Desert

Deserts are hot during the day and cold at night. Animals and plants that live in deserts have adapted to survive in these harsh conditions.

Characteristics and climate of deserts

See where deserts are found on this biomes map.

Deserts have extreme temperatures. During the day the temperature may reach 50°C, when at night it may fall to below 0°C. Deserts have less than 250 mm of rainfall per year. The rain can be unreliable. Most deserts are found between 20° and 35° north and south of the equator.

Climate graph for the Sahara Desert

Climate graph for the Sahara Desert

 

The Sahara is the largest desert, covering 9 million km2.

There are three factors which form desert areas:

  1. the presence of high pressure, creating cloud-free conditions
  2. cold ocean currents
  3. mountain ranges to create rain shadows
Diagram of the rain shadow effect in South America

Diagram of the rain shadow effect in South America

Vegetation adaptation

A detailed image of a cactus growing in California.

The cactus has adapted to the desert environment

 

Plants and animals need to cope with the dry conditions. Compared to other biomes, deserts have limited numbers of plants and animals that are able to survive.

Some plants are succulents and store the water in leaves, stems or roots.
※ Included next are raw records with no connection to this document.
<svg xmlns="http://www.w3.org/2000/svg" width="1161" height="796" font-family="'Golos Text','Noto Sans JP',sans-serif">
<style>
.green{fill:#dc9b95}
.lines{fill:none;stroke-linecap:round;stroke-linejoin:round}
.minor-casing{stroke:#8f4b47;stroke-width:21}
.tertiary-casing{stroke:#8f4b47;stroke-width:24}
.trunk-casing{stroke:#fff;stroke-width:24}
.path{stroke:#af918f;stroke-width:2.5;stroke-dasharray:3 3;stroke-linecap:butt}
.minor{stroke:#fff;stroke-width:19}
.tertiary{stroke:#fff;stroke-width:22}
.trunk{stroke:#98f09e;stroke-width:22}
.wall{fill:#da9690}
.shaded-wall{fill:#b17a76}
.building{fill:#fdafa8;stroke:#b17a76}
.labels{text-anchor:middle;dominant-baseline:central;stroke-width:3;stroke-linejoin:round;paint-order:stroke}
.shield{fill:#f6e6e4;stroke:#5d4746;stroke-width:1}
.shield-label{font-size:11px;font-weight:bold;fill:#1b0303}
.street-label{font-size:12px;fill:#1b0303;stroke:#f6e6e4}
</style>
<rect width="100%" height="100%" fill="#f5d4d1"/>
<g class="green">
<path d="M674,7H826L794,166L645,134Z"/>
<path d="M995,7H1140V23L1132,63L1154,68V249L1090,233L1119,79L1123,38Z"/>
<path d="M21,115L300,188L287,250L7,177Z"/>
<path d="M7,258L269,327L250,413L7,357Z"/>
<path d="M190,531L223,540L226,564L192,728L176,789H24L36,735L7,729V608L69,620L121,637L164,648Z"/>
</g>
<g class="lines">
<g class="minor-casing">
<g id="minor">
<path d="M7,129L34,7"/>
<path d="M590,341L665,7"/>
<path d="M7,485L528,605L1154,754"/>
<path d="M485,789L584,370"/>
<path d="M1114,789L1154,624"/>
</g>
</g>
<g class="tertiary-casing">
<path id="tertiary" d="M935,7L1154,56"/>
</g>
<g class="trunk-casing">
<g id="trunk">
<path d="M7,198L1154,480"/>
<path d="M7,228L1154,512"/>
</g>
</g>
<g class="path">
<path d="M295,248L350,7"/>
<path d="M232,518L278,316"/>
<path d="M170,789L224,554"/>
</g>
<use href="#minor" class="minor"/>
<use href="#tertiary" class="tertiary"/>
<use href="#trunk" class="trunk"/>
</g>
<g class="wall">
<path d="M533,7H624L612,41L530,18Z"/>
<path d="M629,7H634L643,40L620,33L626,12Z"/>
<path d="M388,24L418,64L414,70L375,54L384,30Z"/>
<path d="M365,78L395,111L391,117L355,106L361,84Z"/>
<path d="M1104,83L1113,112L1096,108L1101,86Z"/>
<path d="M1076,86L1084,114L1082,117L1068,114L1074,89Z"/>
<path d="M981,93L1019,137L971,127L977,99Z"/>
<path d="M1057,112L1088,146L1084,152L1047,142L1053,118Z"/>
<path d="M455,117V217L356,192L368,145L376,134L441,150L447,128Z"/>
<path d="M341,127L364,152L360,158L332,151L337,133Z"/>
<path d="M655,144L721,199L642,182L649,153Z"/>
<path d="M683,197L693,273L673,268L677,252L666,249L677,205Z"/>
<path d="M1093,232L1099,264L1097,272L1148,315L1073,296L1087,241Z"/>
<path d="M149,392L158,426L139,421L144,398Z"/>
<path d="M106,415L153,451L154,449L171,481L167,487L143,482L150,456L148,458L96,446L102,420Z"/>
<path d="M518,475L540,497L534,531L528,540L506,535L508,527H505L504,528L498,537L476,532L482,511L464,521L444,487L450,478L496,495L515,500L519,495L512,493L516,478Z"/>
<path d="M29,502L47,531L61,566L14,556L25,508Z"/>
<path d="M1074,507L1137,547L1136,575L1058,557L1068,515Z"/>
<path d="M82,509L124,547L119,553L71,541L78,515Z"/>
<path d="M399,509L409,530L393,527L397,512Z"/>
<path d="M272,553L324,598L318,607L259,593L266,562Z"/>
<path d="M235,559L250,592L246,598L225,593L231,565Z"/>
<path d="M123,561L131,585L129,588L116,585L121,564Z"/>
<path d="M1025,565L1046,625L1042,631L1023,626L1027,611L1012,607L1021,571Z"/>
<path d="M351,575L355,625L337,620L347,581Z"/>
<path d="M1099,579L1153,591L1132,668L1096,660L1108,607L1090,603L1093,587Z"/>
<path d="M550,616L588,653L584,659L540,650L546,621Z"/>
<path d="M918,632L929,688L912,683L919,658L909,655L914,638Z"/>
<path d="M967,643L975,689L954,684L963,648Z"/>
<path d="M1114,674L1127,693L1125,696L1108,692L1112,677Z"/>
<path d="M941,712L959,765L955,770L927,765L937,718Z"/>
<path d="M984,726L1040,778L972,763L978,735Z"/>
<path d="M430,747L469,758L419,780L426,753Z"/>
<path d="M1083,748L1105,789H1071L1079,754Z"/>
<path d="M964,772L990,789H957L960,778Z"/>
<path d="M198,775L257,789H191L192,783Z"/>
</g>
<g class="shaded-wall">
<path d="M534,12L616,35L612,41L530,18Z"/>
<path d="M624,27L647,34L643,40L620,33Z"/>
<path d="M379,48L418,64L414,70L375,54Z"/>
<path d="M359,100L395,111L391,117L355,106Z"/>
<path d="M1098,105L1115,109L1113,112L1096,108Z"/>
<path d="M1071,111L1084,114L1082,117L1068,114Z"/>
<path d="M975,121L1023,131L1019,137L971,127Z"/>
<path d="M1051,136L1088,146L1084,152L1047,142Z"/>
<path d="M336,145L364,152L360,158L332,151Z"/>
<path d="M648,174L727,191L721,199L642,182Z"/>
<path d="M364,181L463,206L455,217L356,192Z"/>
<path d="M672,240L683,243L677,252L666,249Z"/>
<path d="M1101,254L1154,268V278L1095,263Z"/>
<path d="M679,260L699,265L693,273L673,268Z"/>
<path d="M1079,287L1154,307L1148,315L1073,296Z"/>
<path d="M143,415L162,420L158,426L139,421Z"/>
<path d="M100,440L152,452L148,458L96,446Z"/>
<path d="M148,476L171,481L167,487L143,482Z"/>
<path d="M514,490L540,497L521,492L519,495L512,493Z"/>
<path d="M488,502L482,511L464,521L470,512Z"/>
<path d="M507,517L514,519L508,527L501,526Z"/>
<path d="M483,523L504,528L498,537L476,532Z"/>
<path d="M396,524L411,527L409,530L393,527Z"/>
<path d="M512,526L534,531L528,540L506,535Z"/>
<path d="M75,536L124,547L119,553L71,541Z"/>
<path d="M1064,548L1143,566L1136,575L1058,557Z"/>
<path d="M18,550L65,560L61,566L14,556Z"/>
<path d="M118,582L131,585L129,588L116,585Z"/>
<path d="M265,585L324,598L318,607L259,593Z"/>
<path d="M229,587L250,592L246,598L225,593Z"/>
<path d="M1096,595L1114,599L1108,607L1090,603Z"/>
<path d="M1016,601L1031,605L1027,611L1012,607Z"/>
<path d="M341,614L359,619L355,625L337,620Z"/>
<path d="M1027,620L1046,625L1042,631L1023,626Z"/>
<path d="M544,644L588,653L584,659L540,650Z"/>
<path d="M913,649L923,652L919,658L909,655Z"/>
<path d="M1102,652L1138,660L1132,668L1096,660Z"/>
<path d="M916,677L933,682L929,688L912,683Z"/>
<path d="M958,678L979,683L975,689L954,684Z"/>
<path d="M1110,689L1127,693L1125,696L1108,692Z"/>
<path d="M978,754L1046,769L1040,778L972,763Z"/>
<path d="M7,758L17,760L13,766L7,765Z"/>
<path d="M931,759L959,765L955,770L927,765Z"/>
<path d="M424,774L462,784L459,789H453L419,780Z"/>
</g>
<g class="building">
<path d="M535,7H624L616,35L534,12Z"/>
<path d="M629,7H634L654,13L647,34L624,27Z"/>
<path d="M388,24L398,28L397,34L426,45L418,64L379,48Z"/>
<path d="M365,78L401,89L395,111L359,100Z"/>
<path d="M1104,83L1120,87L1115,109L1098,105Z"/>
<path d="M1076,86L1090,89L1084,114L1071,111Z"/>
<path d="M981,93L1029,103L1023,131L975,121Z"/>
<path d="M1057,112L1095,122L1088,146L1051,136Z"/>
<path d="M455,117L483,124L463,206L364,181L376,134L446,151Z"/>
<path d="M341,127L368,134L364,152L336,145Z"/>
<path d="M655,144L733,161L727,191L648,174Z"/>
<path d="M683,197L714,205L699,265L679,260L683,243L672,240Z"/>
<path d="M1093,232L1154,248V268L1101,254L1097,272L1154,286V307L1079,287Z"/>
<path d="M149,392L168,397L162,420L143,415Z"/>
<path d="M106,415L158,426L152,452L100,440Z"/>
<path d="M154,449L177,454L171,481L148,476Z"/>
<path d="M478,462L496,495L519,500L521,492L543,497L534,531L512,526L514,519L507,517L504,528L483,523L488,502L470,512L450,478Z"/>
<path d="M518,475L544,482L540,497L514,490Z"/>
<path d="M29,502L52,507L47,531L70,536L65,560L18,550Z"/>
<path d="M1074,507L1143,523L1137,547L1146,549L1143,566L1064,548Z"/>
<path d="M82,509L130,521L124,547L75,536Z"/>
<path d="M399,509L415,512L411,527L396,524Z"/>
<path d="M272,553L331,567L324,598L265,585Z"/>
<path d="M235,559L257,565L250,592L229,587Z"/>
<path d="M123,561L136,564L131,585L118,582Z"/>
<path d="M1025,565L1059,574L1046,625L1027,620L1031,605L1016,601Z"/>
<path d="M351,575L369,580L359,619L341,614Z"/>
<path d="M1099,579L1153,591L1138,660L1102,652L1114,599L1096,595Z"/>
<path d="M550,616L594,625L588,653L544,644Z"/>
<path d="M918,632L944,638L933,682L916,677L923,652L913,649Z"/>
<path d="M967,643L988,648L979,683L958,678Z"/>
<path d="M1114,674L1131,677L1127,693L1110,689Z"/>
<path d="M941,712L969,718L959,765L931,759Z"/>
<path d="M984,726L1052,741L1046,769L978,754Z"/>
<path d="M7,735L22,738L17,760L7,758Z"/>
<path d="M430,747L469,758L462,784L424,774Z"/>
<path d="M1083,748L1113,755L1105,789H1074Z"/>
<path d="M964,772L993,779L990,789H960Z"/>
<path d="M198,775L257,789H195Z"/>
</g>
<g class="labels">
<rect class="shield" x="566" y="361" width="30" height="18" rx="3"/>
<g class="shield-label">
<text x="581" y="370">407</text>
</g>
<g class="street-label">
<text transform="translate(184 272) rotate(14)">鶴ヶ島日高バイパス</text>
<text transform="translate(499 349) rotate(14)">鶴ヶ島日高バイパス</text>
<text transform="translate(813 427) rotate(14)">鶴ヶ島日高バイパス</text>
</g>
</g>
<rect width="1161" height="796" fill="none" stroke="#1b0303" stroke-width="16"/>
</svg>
One example is the cactus.

Other ways plants tolerate the dry conditions include:

  • long roots to tap into the water deep underground
  • short life cycles – a plant or seed could remain dormant until the rains come

Animal survival

  • Some may burrow to escape the heat.
  • Nocturnal animals sleep during the day, sheltering to help prevent dehydration.
  • Animals may hibernate during temperature highs or lows.